If we keep on thinking mermaid hard enough we will probably come across something not unlike such a lady and much more wonderful. Things work out that way quite often, as in the case of the seahorse. When Aristotle and the poets of classical Greece wrote of Hippocampus they had in mind a wholly mythical sea-monster, a dragon, half-horse and half-fish. They thoroughly believed in this piscine-centaur and so there soon swam into their ken a half-horse and half-caterpillar, and Hippocampus being only imaginarily "preoccupied," as our taxonomists would say, it naturally fitted the new natatory reality. Medicine evolving slowly out of witch-doctors and magic, and museums not yet having come in, any creature as strange as a seahorse would, in those early days, be considered from the point of view of drugs. So we find attributed to it a marvelous list of panaceas. If I had only had a library of early chirurgeons on the Arcturus and a little more faith I would not so readily have consigned my dried seahorse to the deep, but would have burned it and consumed its ashes in wine and thereby have guarded against pains-in-the-side, or, had I taken it merely mixed with water, my canker and leprosy would have been alleviated.

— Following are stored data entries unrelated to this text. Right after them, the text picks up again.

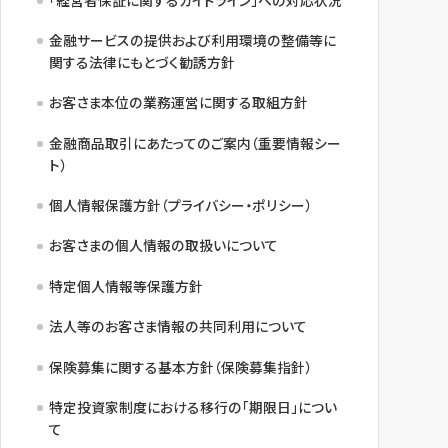
金融サービスの提供および利用環境の整備等に
関する法律にもとづく勧誘方針
お客さま本位の業務運営に関する取組方針
金融商品取引にあたってのご案内（重要情報シー
ト）
個人情報保護方針（プライバシー・ポリシー）
お客さまの個人情報の取扱いについて
特定個人情報等保護方針
法人等のお客さま情報の共同利用について
保険募集に関する基本方針（保険募集指針）
特定投資家制度における移行の「期限日」につい
て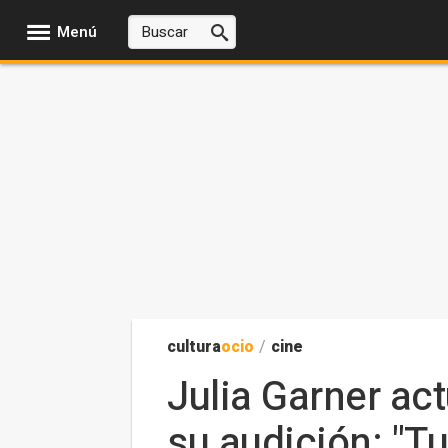
Menú
cultura
ocio
/
cine
Julia Garner ac
su audición: "T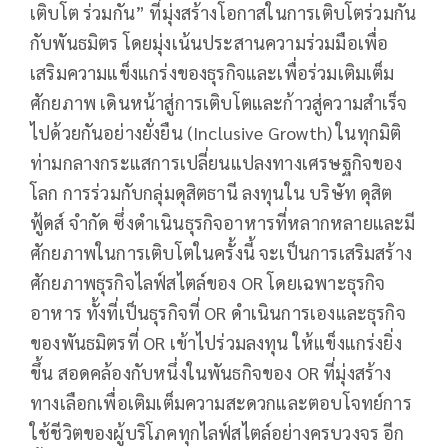
เติบโต ร่วมกัน” ที่มุ่งสร้างโอกาสในการเติบโตร่วมกัน
กับพันธมิตร โดยมุ่งเน้นประสานความร่วมมือเพื่อ
เสริมความแข็งแกร่งของธุรกิจและเพื่อร่วมเติมเต็ม
ศักยภาพ เดินหน้าสู่การเติบโตและก้าวสู่ความสำเร็จ
ไปด้วยกันอย่างยั่งยืน (Inclusive Growth) ในทุกมิติ
ท่ามกลางกระแสการเปลี่ยนแปลงทางเศรษฐกิจของ
โลก การร่วมกับกลุ่มดุสิตธานี ลงทุนใน บริษัท ดุสิต
ฟู้ดส์ จำกัด ซึ่งดำเนินธุรกิจอาหารที่หลากหลายและมี
ศักยภาพในการเติบโตในครั้งนี้ จะเป็นการเสริมสร้าง
ศักยภาพธุรกิจไลฟ์สไตล์ของ OR โดยเฉพาะธุรกิจ
อาหาร ทั้งที่เป็นธุรกิจที่ OR ดำเนินการเองและธุรกิจ
ของพันธมิตรที่ OR เข้าไปร่วมลงทุน ให้แข็งแกร่งยิ่ง
ขึ้น สอดคล้องกับหนึ่งในพันธกิจของ OR ที่มุ่งสร้าง
ทางเลือกเพื่อเติมเต็มความสะดวกและตอบโจทย์การ
ใช้ชีวิตของผู้บริโภคทุกไลฟ์สไตล์อย่างครบวงจร อีก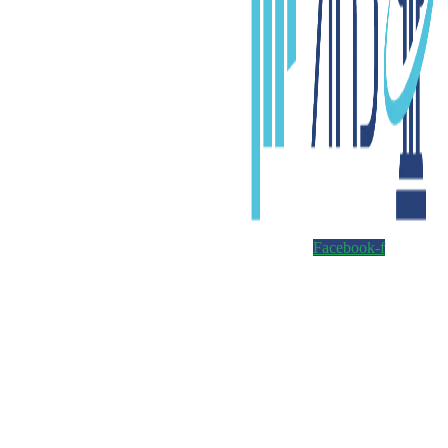
Facebook-f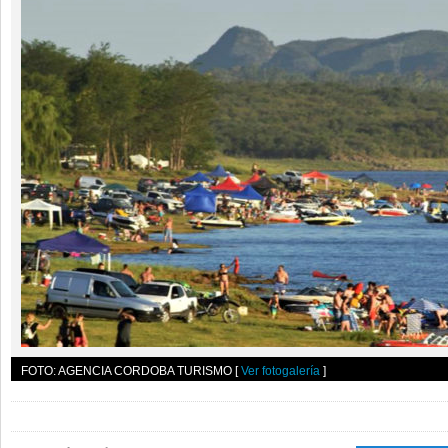
FOTO: AGENCIA CORDOBA TURISMO
[
Ver fotogalería
]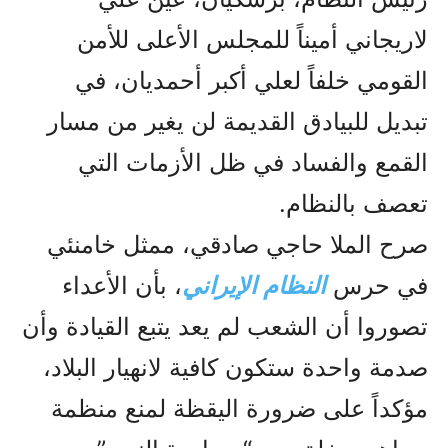
لاريجاني أميناً للمجلس الأعلى للأمن
القومي خلفاً لعلي أكبر أحمديان، في
تبديل للبيادق القديمة لن يغير من مسار
القمع والفساد في ظل الأزمات التي
تعصف بالنظام.
صرح الملا حاجي صادقي، ممثل خامنئي
في حرس
النظام الإيراني
، بأن الأعداء
تصوروا أن الشعب لم يعد يتبع القيادة وأن
صدمة واحدة ستكون كافية لانهيار البلاد،
مؤكداً على ضرورة اليقظة لمنع منظمة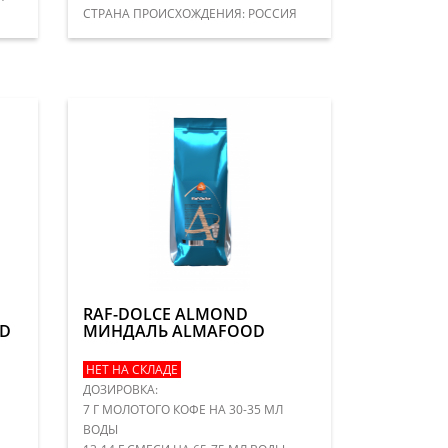
СТРАНА ПРОИСХОЖДЕНИЯ: РОССИЯ
RAF-DOLCE ALMOND
D
МИНДАЛЬ ALMAFOOD
НЕТ НА СКЛАДЕ
ДОЗИРОВКА:
7 Г МОЛОТОГО КОФЕ НА 30-35 МЛ
ВОДЫ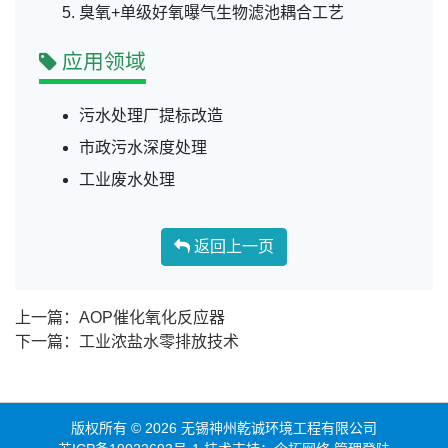
臭氧+单级好氧曝气生物滤池耦合工艺
应用领域
污水处理厂提标改造
市政污水深度处理
工业废水处理
返回上一页
上一篇：AOP催化氧化反应器
下一篇：工业浓盐水零排放技术
版权所有 © 2026 无锡神州乾诚环境工程有限公司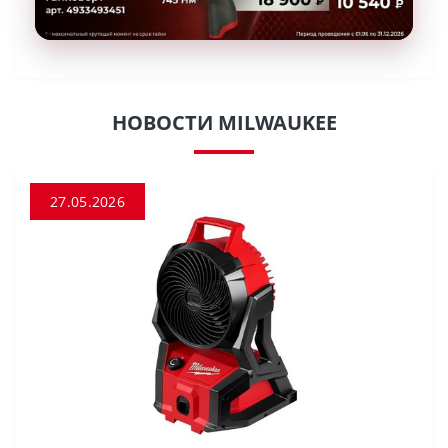
НОВОСТИ MILWAUKEE
27.05.2026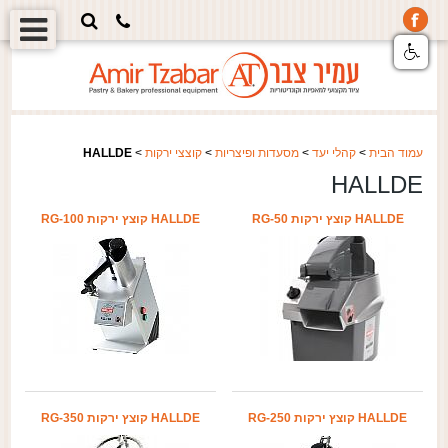
עמוד הבית
>
קהלי יעד
>
מסעדות ופיצריות
>
קוצצי ירקות
>
HALLDE
HALLDE
HALLDE קוצץ ירקות RG-50
HALLDE קוצץ ירקות RG-100
HALLDE קוצץ ירקות RG-250
HALLDE קוצץ ירקות RG-350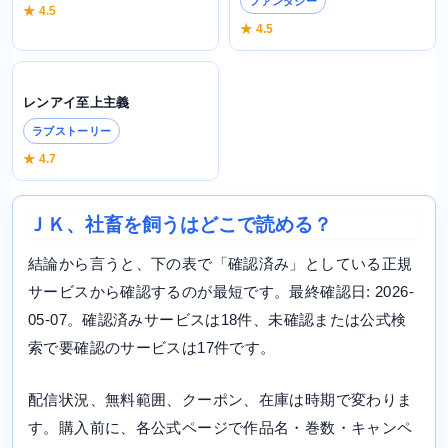
ファンタジー
★ 4.5
★ 4.5
レンアイ至上主義
ラブストーリー
★ 4.7
ＪＫ、社畜を飼うはどこで読める？
結論から言うと、下の表で「確認済み」としている正規
サービスから確認するのが最短です。最終確認日: 2026-
05-07。確認済みサービスは18件、未確認または公式検
索で要確認のサービスは17件です。
配信状況、無料範囲、クーポン、在庫は時期で変わりま
す。購入前に、各公式ページで作品名・巻数・キャンペ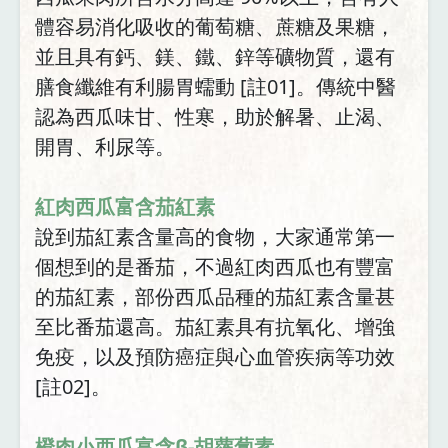
體容易消化吸收的葡萄糖、蔗糖及果糖，
並且具有鈣、鎂、鐵、鋅等礦物質，還有
膳食纖維有利腸胃蠕動 [註01]。傳統中醫
認為西瓜味甘、性寒，助於解暑、止渴、
開胃、利尿等。
紅肉西瓜富含茄紅素
說到茄紅素含量高的食物，大家通常第一
個想到的是番茄，不過紅肉西瓜也有豐富
的茄紅素，部份西瓜品種的茄紅素含量甚
至比番茄還高。茄紅素具有抗氧化、增強
免疫，以及預防癌症與心血管疾病等功效
[註02]。
橙肉小西瓜富含β-胡蘿蔔素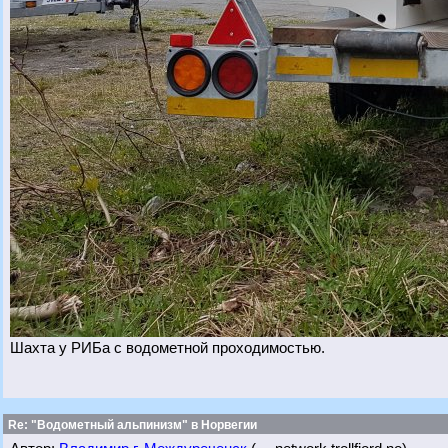
Шахта у РИБа с водометной проходимостью.
Re: "Водометный альпинизм" в Норвегии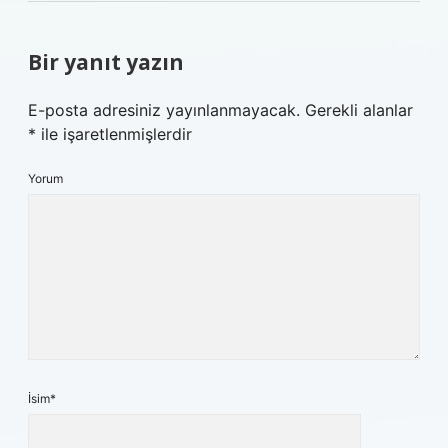
Bir yanıt yazın
E-posta adresiniz yayınlanmayacak.
Gerekli alanlar
*
ile işaretlenmişlerdir
Yorum
İsim*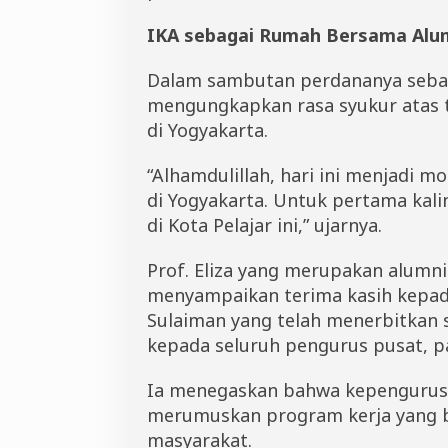
IKA sebagai Rumah Bersama Alu
Dalam sambutan perdananya sebagai
mengungkapkan rasa syukur atas 
di Yogyakarta.
“Alhamdulillah, hari ini menjadi 
di Yogyakarta. Untuk pertama kal
di Kota Pelajar ini,” ujarnya.
Prof. Eliza yang merupakan alumni
menyampaikan terima kasih kepa
Sulaiman yang telah menerbitkan s
kepada seluruh pengurus pusat, pan
Ia menegaskan bahwa kepengurusa
merumuskan program kerja yang 
masyarakat.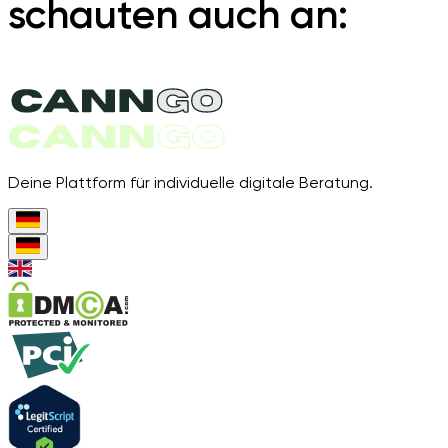
schauten auch an:
Deine Plattform für individuelle digitale Beratung.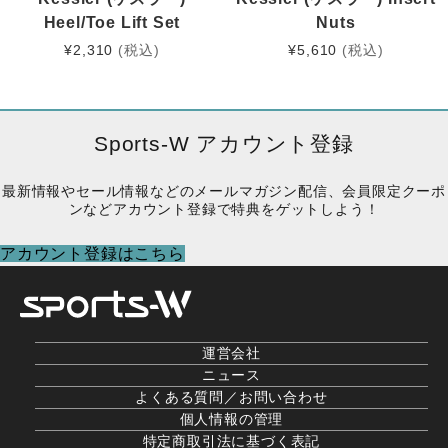
Heel/Toe Lift Set
Nuts
¥
2,310
(税込)
¥
5,610
(税込)
Sports-W アカウント登録
最新情報やセール情報などのメールマガジン配信、会員限定クーポ
ンなどアカウント登録で特典をゲットしよう！
アカウント登録はこちら
運営会社
ニュース
よくある質問／お問い合わせ
個人情報の管理
特定商取引法に基づく表記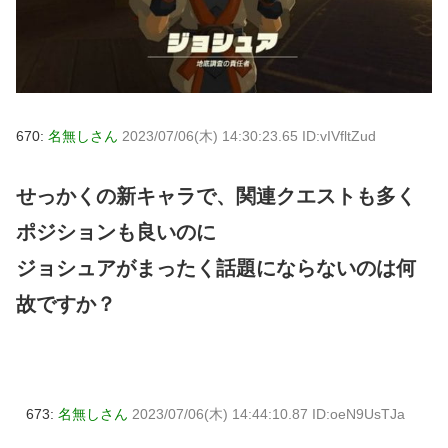
670:
名無しさん
2023/07/06(木) 14:30:23.65 ID:vIVfltZud
せっかくの新キャラで、関連クエストも多く
ポジションも良いのに
ジョシュアがまったく話題にならないのは何
故ですか？
673:
名無しさん
2023/07/06(木) 14:44:10.87 ID:oeN9UsTJa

Best of all, had I stirred my Hippocampus ashes with oil of marjoram or liquid pitch and rubbed it on my bald pate a glorious head of hair would have resulted.

We may laugh at these prescriptions of old, but what except a feeling of shame shall we cherish toward an elaborate volume of seashore life, printed within three years, which states that Hippocampus is a primitive ganoid, that it lives to be a century old, and that it inhabits depths under great pressure! Before we ever smugly deride the ignorance or credulity of our ancestors let us stop a moment and recite the phrase "Remember Tennessee!" a mortifying but healthful exercise. To appreciate to the full a seahorse we must make ourselves believe that we are the first to discover it the initial playing of the Rosary, or September Morn fresh from the artist's brush, and all that sort of thing.